Scheme 44: Rh-catalyzed C–H functionalization of bipyridines with alkynes.

In the subsequent year, the same group reported a method for the rhodium-catalyzed acylmethylation of bipyridines [117]. The group has demonstrated a switchable reaction, wherein changing the additive can deliver the acylmethylated product 248 or the annulation product pyrido[2,3-a]indolizine 249 (Scheme 45). Under action of the Rh(III) catalyst, zinc acetate and PivOH as additives, the acylmethylation of bipyridines takes place at the C-2 position to furnish acylmethylated products 248 and the reaction was found suitable for various substrates. On the other hand, the usage of silver acetate as an additive provided the annulated (intramolecular cyclization of bipyridine) product 249.


Scheme 45: Rh-catalyzed C–H acylmethylation and annulation of bipyridine with sulfoxonium ylides.

Miscellaneous reactions

C–H Borylation

Due to the broad utilities of arylboronic esters in organic synthesis, various protocols have been reported till date for their incorporation into an organic molecule. In 2017, Nakao and group reported a method for the iridium-catalyzed para-C–H borylation of pyridines using bis(pinacolato)diboron (250) for the synthesis of borylated pyridines 251, which are important intermediates for various derivatization reactions (Scheme 46) [118]. In common, site-selective borylations have been in less focus, due to the lack of suitable strategies, however, this group achieved the para-selective borylation of pyridines using a cooperative catalyst strategy. The authors used [Ir(cod)(OMe)]2 as a metal catalyst, along with a sterically bulky Lewis acid such as methylaluminum bis(2,6-di-tert-butyl-4-methylphenoxide) as a cooperative catalyst.


Scheme 46: Iridium-catalyzed C4-borylation of pyridines.

Later, in 2019, the same group reported a protocol for the selective C5(C3)-borylation of pyridines under iridium–Lewis acid bifunctional catalysis (Scheme 47) [119]. With the optimized conditions in hands, the authors screened for the substrate scope of substituted pyridines. Also, they employed the reported protocol for the late-stage functionalization of brompheniramine (252d), an antihistaminic drug.


Scheme 47: C3-Borylation of pyridines.

C–H Silaboration

In 2011, a protocol for the synthesis of highly functionalized dihydropyridines via palladium-catalyzed silaboration providing silylated dihydropyridines 255 and 256 (Scheme 48) was developed by Suginome and co-workers [120]. This reaction involved a dearomatizing conversion of pyridines to dihydropyridines under mild conditions with the introduction of a silyl group on a carbon atom of pyridine ring. Various pyridines were subjected to this silaboration using the Pd/PCy3 catalytic system providing the corresponding products in good yields. The proposed mechanism (Scheme 48b) involves the oxidative addition of silylboronic ester 254 to Pd(0) and coordination of pyridine 1 providing the intermediate 257 which on further regioselective insertion of pyridine into the Pd–B bond resulted in the π-allyl palladium complex 258. Subsequent reductive elimination furnishes the silaboration products 255 and 256 with the regeneration of Pd(0).

- Records provided -
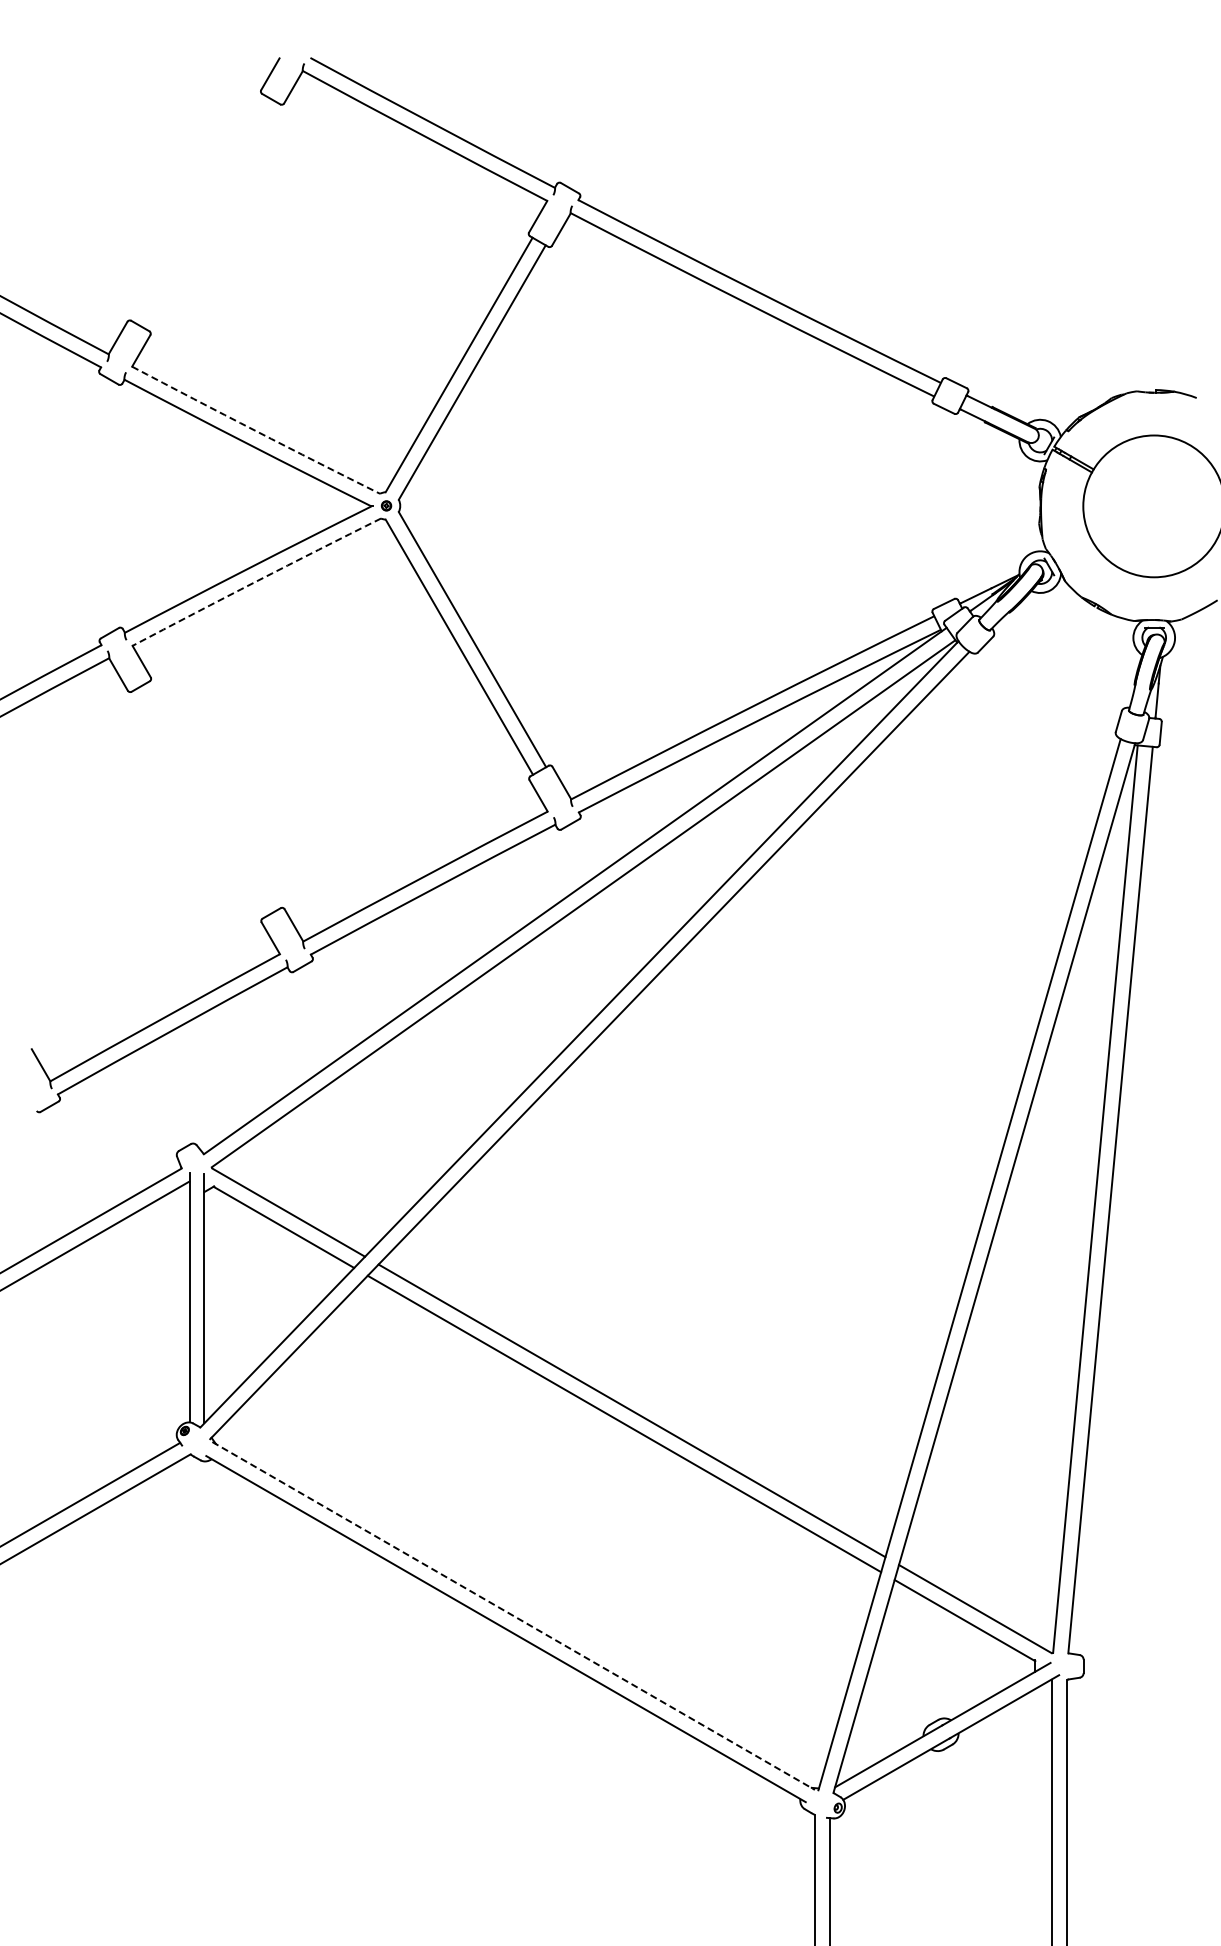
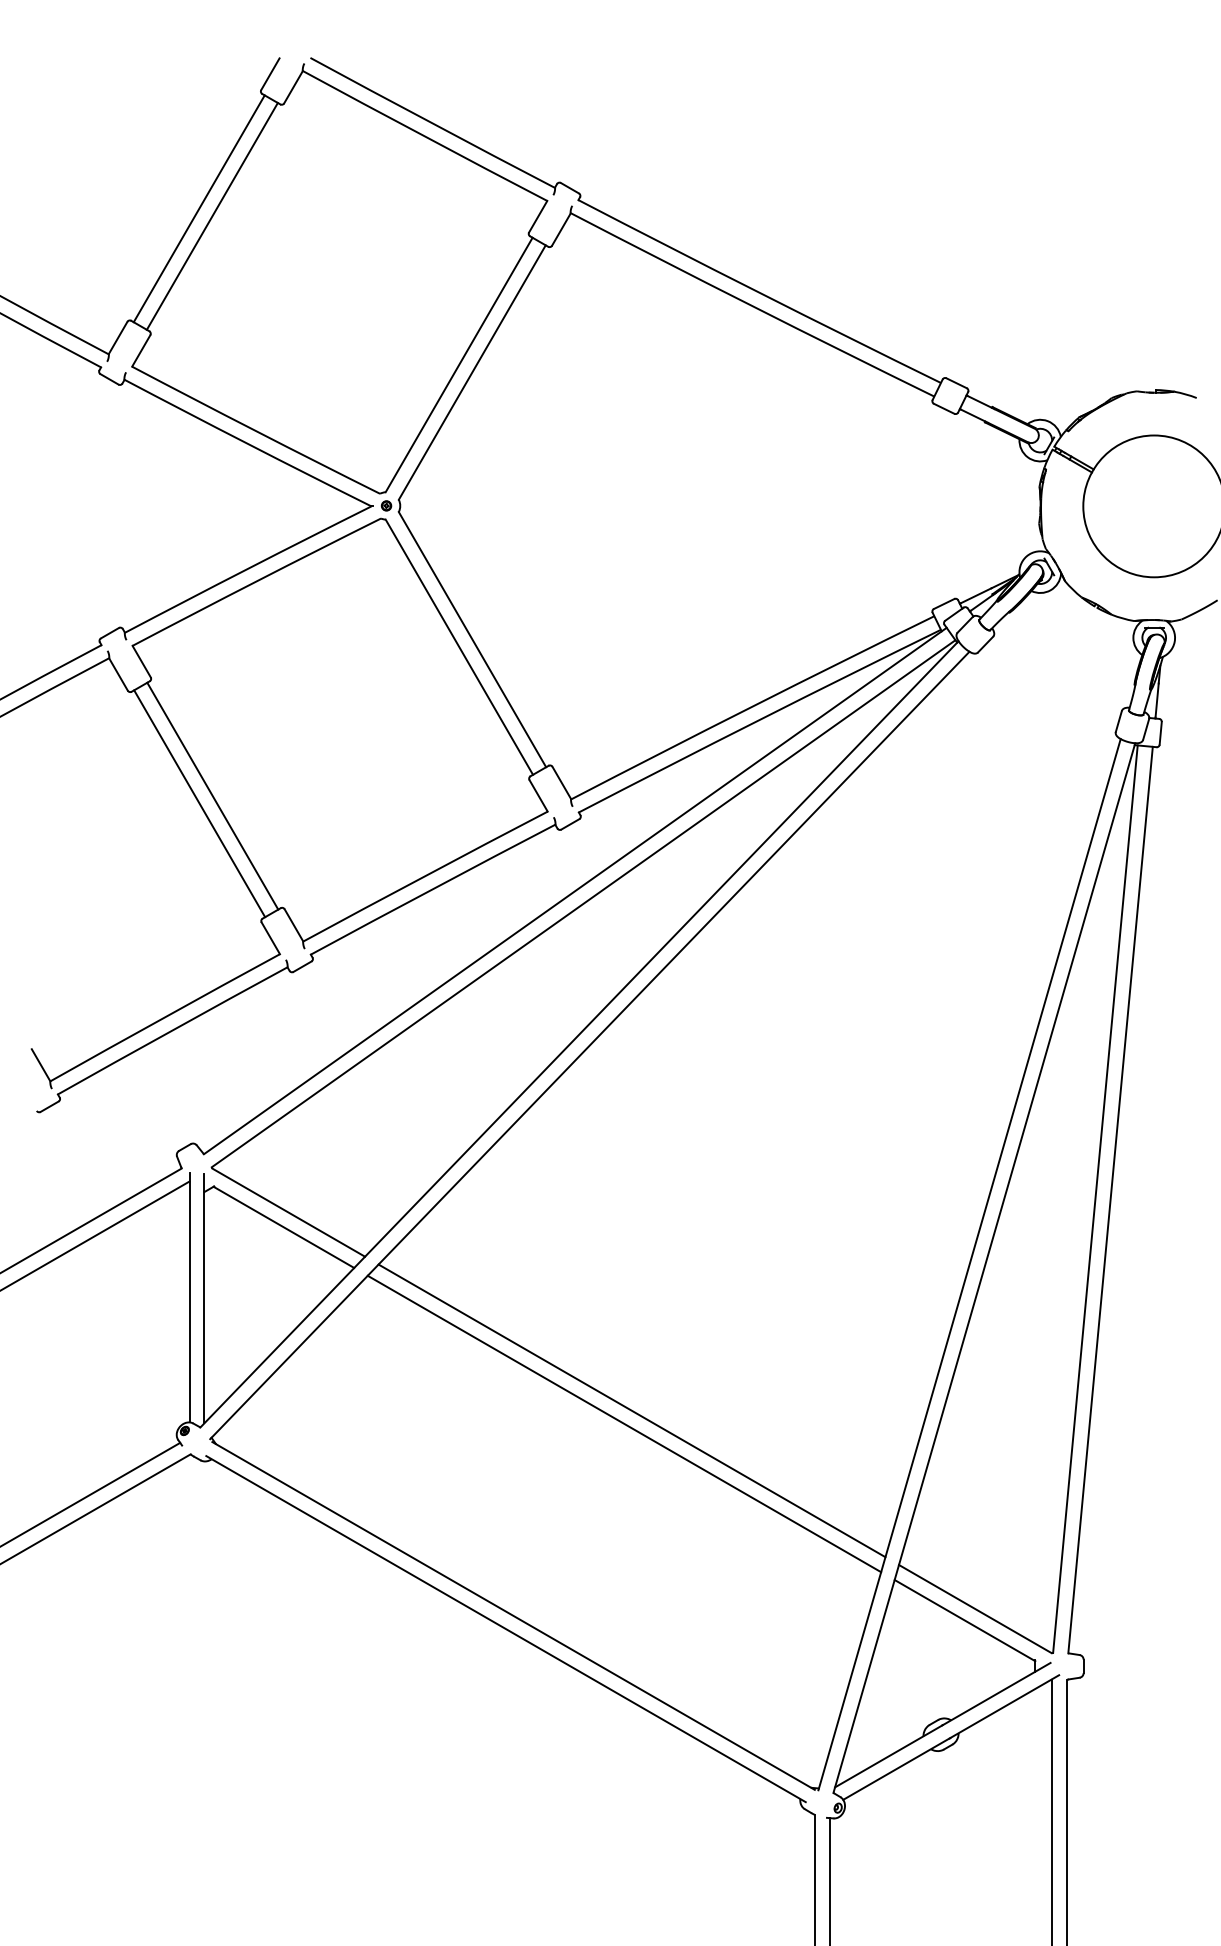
line at (198, 208): none -> present
line at (211, 215): none -> present
arc at (255, 430): dashed -> solid
arc at (256, 581): dashed -> solid
line at (212, 795): none -> present
line at (199, 803): none -> present
line at (513, 1615): dashed -> solid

- Exercise objective -
Do these statements agree with the text above on pyridine reactions? For each one, answer yes or no and quote the exact words of the text that settle it.
1. Using silver acetate as an additive gives the annulated product 249.
2. The para-C–H borylation of pyridines by Nakao and group was reported in 2019.
3. The silaboration by Suginome and co-workers used a nickel catalytic system.

- Final answer -
1. Yes: "the usage of silver acetate as an additive provided the annulated (intramolecular cyclization of bipyridine) product 249"
2. No: "In 2017, Nakao and group reported a method for the iridium-catalyzed para-C–H borylation of pyridines"
3. No: "Various pyridines were subjected to this silaboration using the Pd/PCy3 catalytic system"